3x speed-up using GTX 295 over C1060 on matrix transpose in SDK, any reason? transpose in SDK

Hello,

I am comparing the results of matrix transpose example from SDK. What I found out is that by running exactly the same size of matrix (2048 X 2048) on GTX 295 and Tesla C1060. The GTX 295 will give an extra 3x speed-up than using C1060. This is a bit surprised to me to be honest. I checked the ./bandwidthTest, these two cards are quite comparable, except that GTX 295 has better performance in the device to device bandwidth, which I think is little helpful to the speeding up, not to mention that C1060 has a faster clock rate than GTX 295 per core. I am not sure if I am heading the right way, but could someone give me some points and help me understand about this?

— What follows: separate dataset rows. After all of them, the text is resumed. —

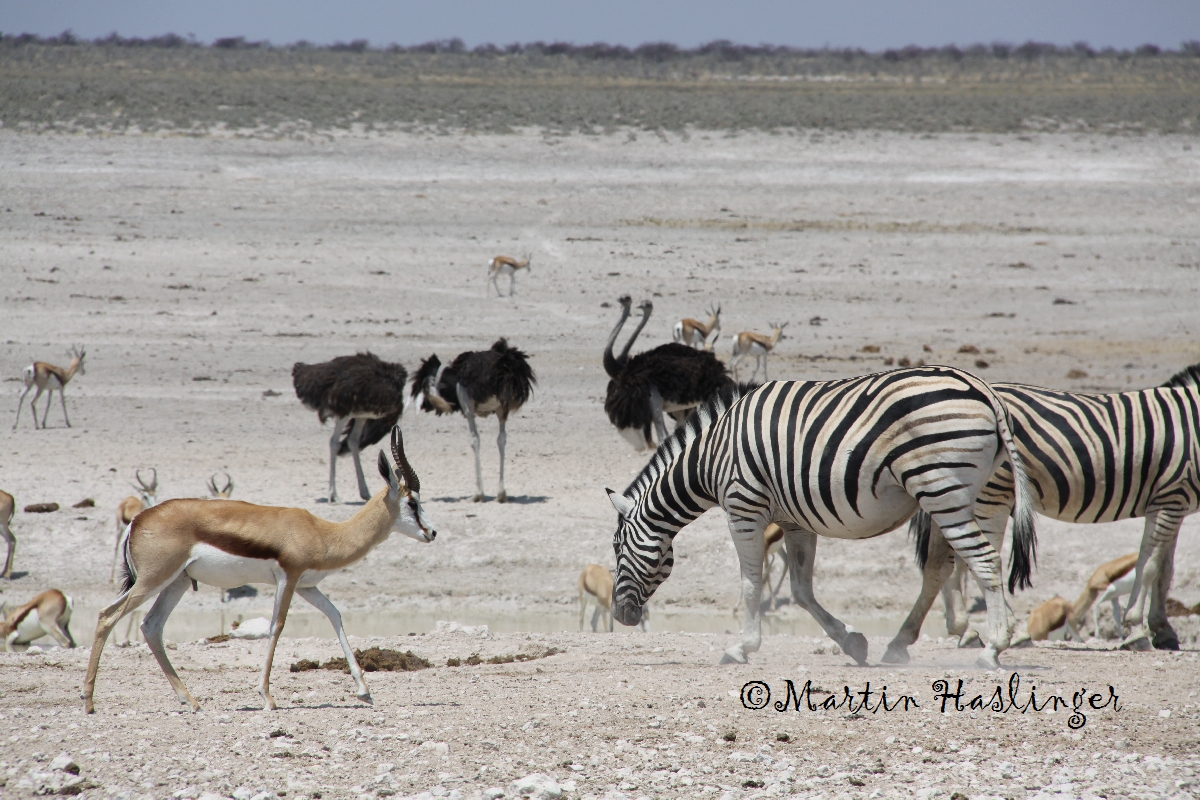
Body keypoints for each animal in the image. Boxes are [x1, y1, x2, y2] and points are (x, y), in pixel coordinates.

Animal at [83, 427, 436, 714]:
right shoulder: (288, 578)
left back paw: (191, 701)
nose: (432, 532)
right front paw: (267, 697)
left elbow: (334, 615)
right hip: (153, 580)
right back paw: (88, 702)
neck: (322, 533)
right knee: (107, 616)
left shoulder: (307, 585)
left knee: (152, 626)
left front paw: (364, 691)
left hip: (177, 583)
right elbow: (276, 626)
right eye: (413, 503)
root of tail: (138, 520)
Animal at [606, 367, 1037, 669]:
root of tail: (986, 391)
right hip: (955, 495)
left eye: (617, 549)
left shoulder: (744, 507)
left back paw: (993, 648)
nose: (620, 616)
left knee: (984, 561)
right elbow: (801, 590)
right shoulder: (793, 521)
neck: (711, 457)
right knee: (950, 565)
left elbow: (750, 584)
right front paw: (853, 643)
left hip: (940, 488)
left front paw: (741, 648)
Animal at [883, 361, 1200, 661]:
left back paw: (967, 631)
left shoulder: (1174, 504)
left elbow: (1165, 571)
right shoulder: (1170, 496)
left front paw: (1163, 631)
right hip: (988, 495)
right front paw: (1138, 631)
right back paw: (1005, 632)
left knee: (958, 559)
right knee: (972, 559)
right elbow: (1149, 567)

I am attaching what I got as follow. Thanks!

[codebox]/////// Results using GTX 295

Device Numbers: 3

device 2

Using device 2: GeForce GTX 295

Transposing a 2048 by 2048 matrix of floats…

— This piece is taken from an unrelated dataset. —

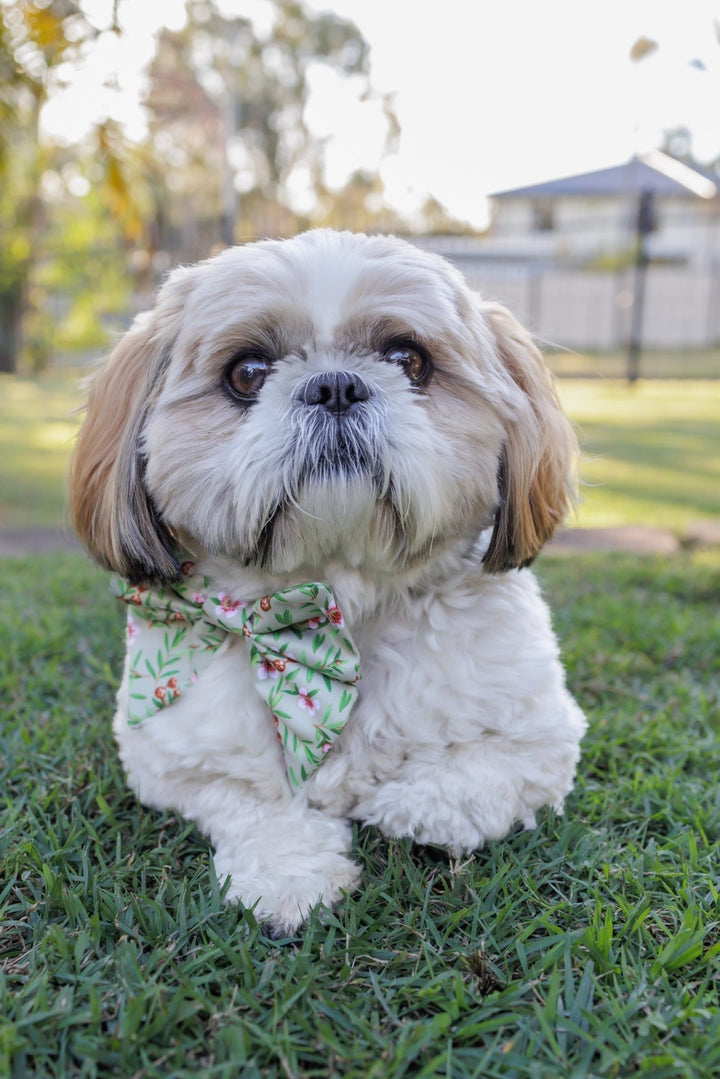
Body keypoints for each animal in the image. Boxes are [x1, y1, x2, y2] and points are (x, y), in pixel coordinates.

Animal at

Optimized transpose average time: 0.629 ms

Time Cost: 0.629120 (ms), Bandwidth Measurement: 49.672558 (GB/s)

Test PASSED

Press ENTER to exit…[/codebox]

[codebox]/////// Results using Tesla C 1060

Device Numbers: 3

device 1

Using device 1: Tesla C1060

Transposing a 2048 by 2048 matrix of floats…

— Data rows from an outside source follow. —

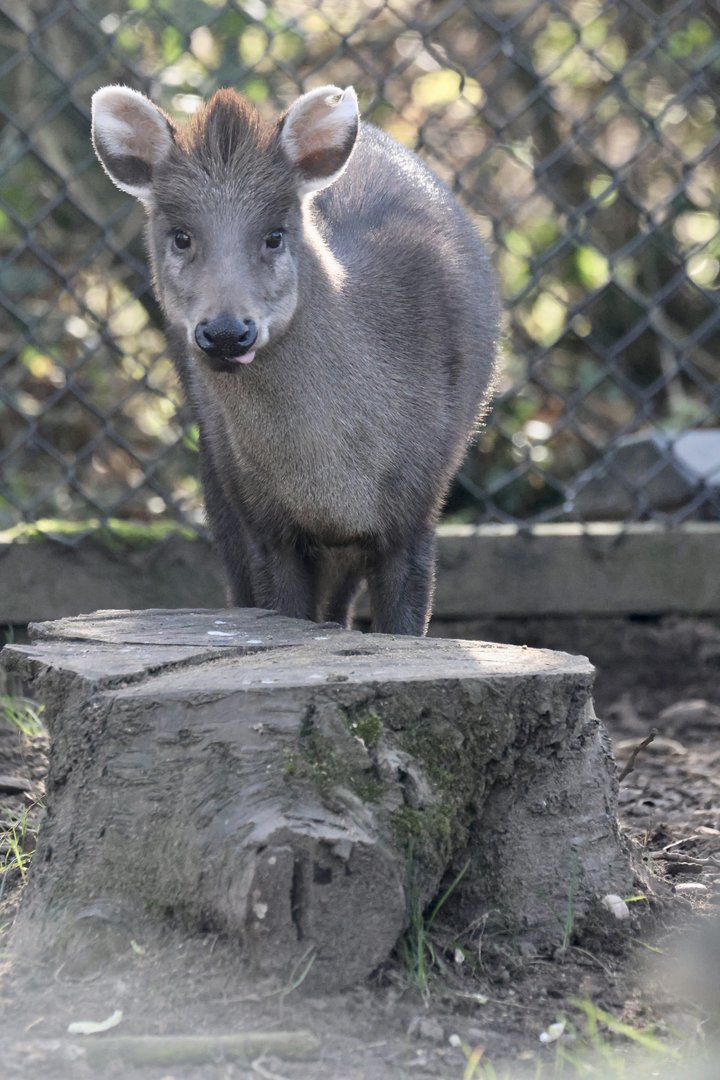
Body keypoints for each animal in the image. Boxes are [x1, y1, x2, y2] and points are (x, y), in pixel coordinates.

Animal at [91, 82, 499, 635]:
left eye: (274, 235)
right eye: (181, 236)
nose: (226, 332)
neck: (334, 482)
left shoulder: (417, 507)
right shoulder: (264, 523)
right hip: (215, 468)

Optimized transpose average time: 1.901 ms

Time Cost: 1.900864 (ms), Bandwidth Measurement: 16.439892 (GB/s)

Test PASSED

Press ENTER to exit…[/codebox]

I just ran into this issue the other day with one of my algorithms - partition camping

Credit to tmurray for pointing this out to me:
http://forums.nvidia.com/index.php?showtopic=96423

The GTX295 should be a bit faster - it has higher clocks than the C1060, but the difference should be maybe 20%, not a factor of three. It is quite possibly partition camping. The C1060 has a 512 pin memory interface (so 8 banks), whereas the GTX295 has a 448 pin (so 7 banks). Unequal distribution of global memory access across the dram banks can call what NVIDIA have christened partition camping, which can reduce the peak achievable global memory bandwidth. There is a discussion about it in some of the 2.3 toolkit documentation, probably the best practices guide IIRC.

Hi apangborn, avidday,

Thanks for pointing this reference out, I will go read it.